Como o gênero cinematográfico associado ao riso pode abordar temas complexos e caros da nossa sociedade.

 

Um paciente vai ao médico queixando-se de depressão, ansiedade, um verdadeiro desgosto pela vida. O médico, após analisar sua situação, diz: "Eu por acaso tenho a cura. O famoso palhaço Pagliacci está na cidade; vá ver o seu espetáculo, dê boas risadas e com certeza se sentirá melhor". O paciente levanta a cabeça, olha na sua direção e responde: "Mas doutor, eu sou o Pagliacci”.

Pôster da ópera “Pagliacci” em que se trabalha com o arquétipo do palhaço melancólico.
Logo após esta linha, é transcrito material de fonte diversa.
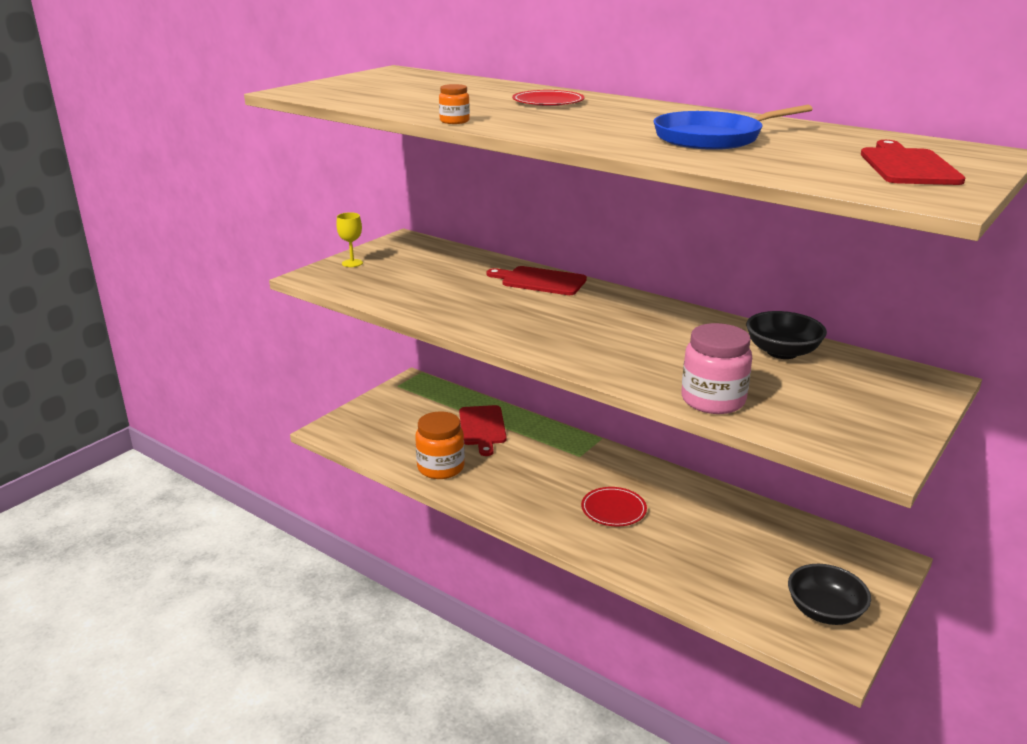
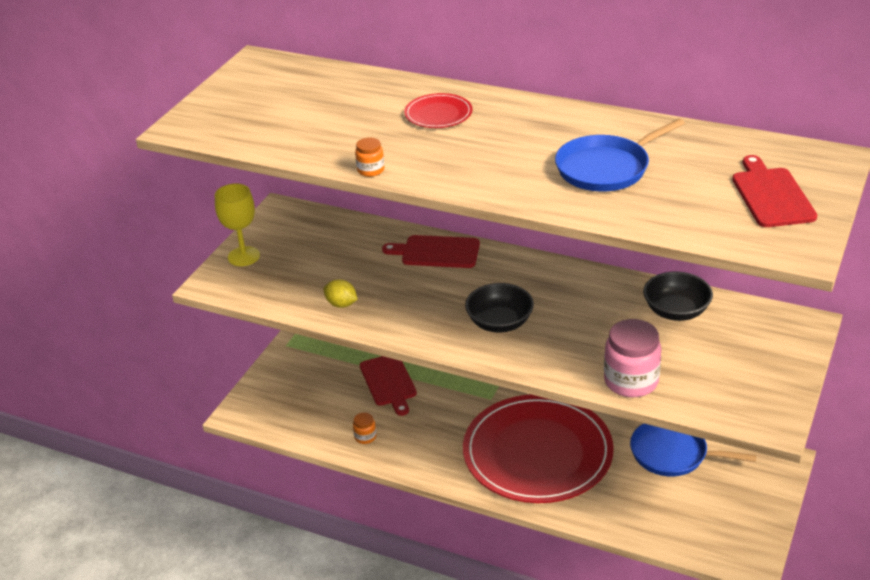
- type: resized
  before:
Esta anedota bem-humorada esconde complexos temas em sua ironia. Com origens ambíguas quanto a sua data e origem, a passagem se baseia na ópera homônima escrita pelo italiano Ruggero Leoncavallo de 1892. Ou seja, a piada envolvendo o contraditório palhaço melancólico já acompanha nossa sociedade a séculos. Aquele que faz rir, exímio no compromisso com a gargalhada, não consegue sentir um pedaço sequer da alegria que transmite para seu público. Não conhecemos o ser humano a fundo em tão poucas palavras, mas temos algumas pistas sobre quem ele é: Uma pessoa que sente a vida dura e cruel, sozinha em um mundo que já não faz mais sentido. Rir da ida de Pagliacci ao consultório faz com que o humor nos ajude a desabrochar reflexões maiores sobre nós mesmos.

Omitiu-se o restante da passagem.